I closed my eyes as Kane hummed his agreement, leaning on the wall.
Mahakal twitched his mouth into a sneer. “I didn’t know before you told me that there was a paper leash on her demon, just a journal she used to contain her worst impulses. Time to slip that leash off.”
I held my breath, biting down.
“You see.” Mahakal leaned closer. “We’ve made sure she slept well. Sedated and woke her again and again. The last round should wear off shortly, and you get to meet who remains. It will be a hard lesson for you, but you will learn.” He studied me, swallowing.
I looked between Mahakal and the video feed with frantic eyes.
Shaking his head, he touched the comm in his ear. “Open the door.”
A metallic clang echoed through the tablet speakers. Mahakal tapped the display to split the view: one camera on Ruan, another on the sleeping Faruhar, a door opening between cells.

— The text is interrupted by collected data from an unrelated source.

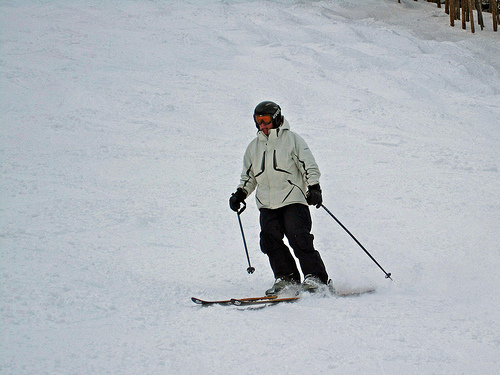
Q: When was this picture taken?
A: Daylight.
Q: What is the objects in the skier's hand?
A: Ski poles.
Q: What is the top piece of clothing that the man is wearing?
A: Jacket.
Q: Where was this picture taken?
A: On a mountain.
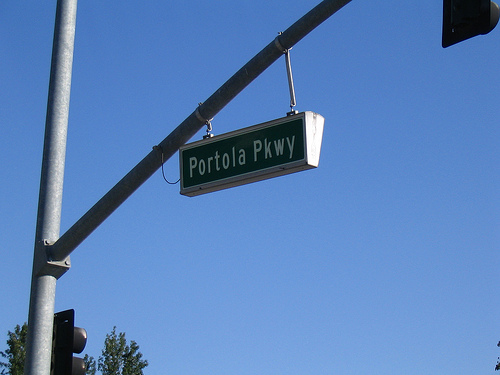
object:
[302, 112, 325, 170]
corner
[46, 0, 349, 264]
pole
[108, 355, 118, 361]
leaves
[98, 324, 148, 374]
tree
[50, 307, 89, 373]
light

The weight of my helplessness pressed down on me, and I pulled at my manacles in impotent fury just as Ruan did, both of us unable to reach the sleeping Faruhar with her bruised face and split lip. Ruan cursed and railed.
Faruhar stirred, eyes still closed. Her lips moved, forming a sound I couldn’t make out over Ruan’s angry screams. Every shallow breath she took in the video was a shard of glass in my lungs.